**Problem to work on**
In the piece on designing the NYT Audio app, what did the team create after noticing a gap in its documentation kit?

::: Extract :::

With our engineering team, we set out to learn as much as we could. We started by conducting an audit of VoiceOver experiences in other apps, and combed through Apple’s guidelines for building for accessibility. Taking a look at an early build of our app, we identified where accessibility was currently working and where it needed to be enhanced. We explored different ways we might improve the experience to make it seamless to navigate using only audio cues. How might we group cues and actions together to reduce the amount of taps and swipes to a listen?
Another part of the challenge was figuring out how to annotate our designs for VoiceOver. Seeing a gap in our documentation kit, we created a reusable Figma template for preparing work for development. Now a permanent part of our documentation, the template has since been adopted by other teams at The Times.
Moving closer to launch, we organized accessibility-focused user research sessions with no and low vision users to get ongoing feedback for how our optimizations were working, which helped us hone the experience prior to release.
One of our goals was to distinguish NYT Audio visually, while retaining the quality and essence of The New York Times brand. To do so, we worked closely with brand designers, art directors and photo editors that work across various Times products to sharpen and align our visual approach for launch.
Leveraging a core competency of The Times — our photojournalism — we knew we wanted to prioritize images in the experience. To capture the essence of each piece of audio journalism and to pique listeners’ curiosity, we coupled our audio with compelling art direction. Alongside our photo editors, we refined the shapes of our content cards and scrutinized the aspect ratio for images to ensure that the art was given the right amount of visual priority in relation to the other elements on screen. It was important for us to land on a system of containers that elevated imagery and made our photo editors’ workflow seamless.
Given that our content architecture is relatively complex with many different types — from podcasts to narrated articles, longer-form pieces and shorts — we spent a lot of time refining our information design. We looked through everything from iconography to the relationship of typographical elements. Together with our brand team, we went through many iterations of our component library. This manifested in changes to our type system, padding, and even the broader color system we applied across our cards (originally, we were extracting color from album art to apply to the card UI, but refined our approach to be more intentional given the visual noise this created).
We also worked to establish a distinguishable identity while connecting NYT Audio to the rest of The Times product portfolio. The brand team helped define a distinct brand color that sat comfortably within our product bundle, and established usage guidelines around typography in accordance with the greater Times design system.
From an ambitious idea to a real tangible product, designing and helping launch the NYT Audio App was a fun and challenging experience. We truly had a seat at the table alongside our newsroom, brand, product and engineering partners, and there is a direct line from our discovery work to the live experience our users engage with day.
This experience is a reflection of how Design fits into the fabric of The Times. The product development organization here empowers the design function to play a pivotal role in setting direction. We shift across altitudes, from collaborating on research and test design, to prototyping with editors, to partnering with product on defining the big opportunities for our roadmap. We’re excited to continue having an impact as we evolve what the audio product, and our approach to elevating audio journalism, will become in the future.

::: Excerpted data :::

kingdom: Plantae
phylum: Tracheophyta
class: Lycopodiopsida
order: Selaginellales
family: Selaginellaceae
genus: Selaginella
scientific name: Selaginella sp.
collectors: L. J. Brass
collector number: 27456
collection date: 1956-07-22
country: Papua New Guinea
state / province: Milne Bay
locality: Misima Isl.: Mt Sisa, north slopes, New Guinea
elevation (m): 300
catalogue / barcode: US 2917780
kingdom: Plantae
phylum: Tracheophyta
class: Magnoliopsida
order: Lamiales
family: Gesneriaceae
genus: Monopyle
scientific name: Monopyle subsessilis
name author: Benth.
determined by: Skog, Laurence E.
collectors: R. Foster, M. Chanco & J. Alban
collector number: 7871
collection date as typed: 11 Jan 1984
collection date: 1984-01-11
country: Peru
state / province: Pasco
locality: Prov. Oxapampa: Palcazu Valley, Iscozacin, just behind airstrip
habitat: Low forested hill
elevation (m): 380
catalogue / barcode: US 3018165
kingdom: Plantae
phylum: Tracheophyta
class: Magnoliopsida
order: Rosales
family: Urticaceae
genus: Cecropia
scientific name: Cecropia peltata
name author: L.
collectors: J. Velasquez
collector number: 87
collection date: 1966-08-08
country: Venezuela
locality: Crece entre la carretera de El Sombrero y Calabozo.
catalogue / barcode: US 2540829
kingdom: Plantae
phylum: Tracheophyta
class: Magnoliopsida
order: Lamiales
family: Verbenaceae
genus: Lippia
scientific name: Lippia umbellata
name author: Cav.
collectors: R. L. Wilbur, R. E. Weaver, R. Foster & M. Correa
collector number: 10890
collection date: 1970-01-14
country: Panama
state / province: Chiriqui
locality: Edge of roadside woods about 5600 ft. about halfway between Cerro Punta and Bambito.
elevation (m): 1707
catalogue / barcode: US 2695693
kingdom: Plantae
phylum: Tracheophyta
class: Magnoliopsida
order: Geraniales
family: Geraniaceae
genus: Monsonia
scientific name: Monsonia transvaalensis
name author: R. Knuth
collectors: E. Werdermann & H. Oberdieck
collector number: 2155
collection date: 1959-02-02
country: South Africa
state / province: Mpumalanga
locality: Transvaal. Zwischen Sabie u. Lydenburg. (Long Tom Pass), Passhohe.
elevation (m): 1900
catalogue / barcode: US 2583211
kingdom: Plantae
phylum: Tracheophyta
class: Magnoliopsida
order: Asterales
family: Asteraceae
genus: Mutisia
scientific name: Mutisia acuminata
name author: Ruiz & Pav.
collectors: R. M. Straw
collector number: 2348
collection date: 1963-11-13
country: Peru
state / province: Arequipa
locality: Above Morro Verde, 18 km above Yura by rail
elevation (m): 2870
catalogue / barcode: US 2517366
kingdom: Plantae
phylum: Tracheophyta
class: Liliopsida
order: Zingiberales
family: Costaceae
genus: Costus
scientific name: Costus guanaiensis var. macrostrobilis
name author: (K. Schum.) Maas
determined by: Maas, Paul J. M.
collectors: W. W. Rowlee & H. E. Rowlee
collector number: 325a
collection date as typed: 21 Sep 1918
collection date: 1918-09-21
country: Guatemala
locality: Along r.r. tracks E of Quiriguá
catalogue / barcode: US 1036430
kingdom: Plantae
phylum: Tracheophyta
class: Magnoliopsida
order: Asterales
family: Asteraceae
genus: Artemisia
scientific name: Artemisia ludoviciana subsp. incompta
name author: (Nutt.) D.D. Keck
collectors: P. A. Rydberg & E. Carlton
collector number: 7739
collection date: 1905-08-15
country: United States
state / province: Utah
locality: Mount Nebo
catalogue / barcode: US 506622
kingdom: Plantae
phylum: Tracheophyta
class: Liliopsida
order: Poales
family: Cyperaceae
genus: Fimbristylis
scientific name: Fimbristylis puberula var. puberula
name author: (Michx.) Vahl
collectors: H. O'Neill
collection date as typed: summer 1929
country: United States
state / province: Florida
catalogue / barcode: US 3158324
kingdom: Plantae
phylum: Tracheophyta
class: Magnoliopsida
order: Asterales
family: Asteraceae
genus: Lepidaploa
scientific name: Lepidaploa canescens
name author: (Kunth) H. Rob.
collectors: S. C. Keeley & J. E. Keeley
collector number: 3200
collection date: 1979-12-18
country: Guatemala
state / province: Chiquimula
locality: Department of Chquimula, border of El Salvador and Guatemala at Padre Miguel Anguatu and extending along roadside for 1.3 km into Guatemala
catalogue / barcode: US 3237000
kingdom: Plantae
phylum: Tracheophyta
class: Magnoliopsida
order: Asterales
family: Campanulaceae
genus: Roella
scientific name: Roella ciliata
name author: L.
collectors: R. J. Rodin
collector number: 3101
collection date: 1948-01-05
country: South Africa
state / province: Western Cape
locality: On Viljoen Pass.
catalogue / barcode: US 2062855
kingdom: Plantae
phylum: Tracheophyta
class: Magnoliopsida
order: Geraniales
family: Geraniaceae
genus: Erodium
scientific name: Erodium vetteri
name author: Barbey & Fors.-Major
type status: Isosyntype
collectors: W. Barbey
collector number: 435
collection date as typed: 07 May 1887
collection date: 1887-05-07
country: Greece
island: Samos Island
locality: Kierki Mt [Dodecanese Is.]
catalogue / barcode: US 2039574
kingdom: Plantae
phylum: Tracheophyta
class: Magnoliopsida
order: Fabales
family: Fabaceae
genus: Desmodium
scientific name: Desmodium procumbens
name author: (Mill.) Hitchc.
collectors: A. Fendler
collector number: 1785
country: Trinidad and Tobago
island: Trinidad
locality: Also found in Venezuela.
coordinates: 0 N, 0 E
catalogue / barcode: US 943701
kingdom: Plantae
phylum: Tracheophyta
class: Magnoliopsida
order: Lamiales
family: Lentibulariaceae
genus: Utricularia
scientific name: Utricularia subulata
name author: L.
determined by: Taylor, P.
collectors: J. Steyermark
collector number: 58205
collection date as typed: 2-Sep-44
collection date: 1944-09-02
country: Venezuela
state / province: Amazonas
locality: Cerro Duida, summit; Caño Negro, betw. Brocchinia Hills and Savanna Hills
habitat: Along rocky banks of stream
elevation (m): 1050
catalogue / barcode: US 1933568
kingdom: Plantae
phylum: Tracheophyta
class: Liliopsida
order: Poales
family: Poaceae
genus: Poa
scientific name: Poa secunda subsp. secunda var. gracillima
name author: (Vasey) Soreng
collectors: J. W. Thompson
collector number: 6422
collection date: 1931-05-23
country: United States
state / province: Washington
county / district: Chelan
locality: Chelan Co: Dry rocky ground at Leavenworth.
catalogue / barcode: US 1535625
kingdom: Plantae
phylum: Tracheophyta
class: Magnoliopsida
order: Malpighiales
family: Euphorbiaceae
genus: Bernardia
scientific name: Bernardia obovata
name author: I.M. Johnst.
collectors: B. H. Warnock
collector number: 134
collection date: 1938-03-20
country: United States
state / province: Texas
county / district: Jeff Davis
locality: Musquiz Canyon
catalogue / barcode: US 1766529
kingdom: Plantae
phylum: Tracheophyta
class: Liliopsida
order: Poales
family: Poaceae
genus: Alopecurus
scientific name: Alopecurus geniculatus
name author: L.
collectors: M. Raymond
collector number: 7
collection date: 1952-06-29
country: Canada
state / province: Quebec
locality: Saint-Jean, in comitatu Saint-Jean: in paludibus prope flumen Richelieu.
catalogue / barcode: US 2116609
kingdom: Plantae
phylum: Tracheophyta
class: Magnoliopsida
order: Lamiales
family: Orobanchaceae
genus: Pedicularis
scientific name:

:::

**Answer for this exercise**
A reusable Figma template for preparing work for development.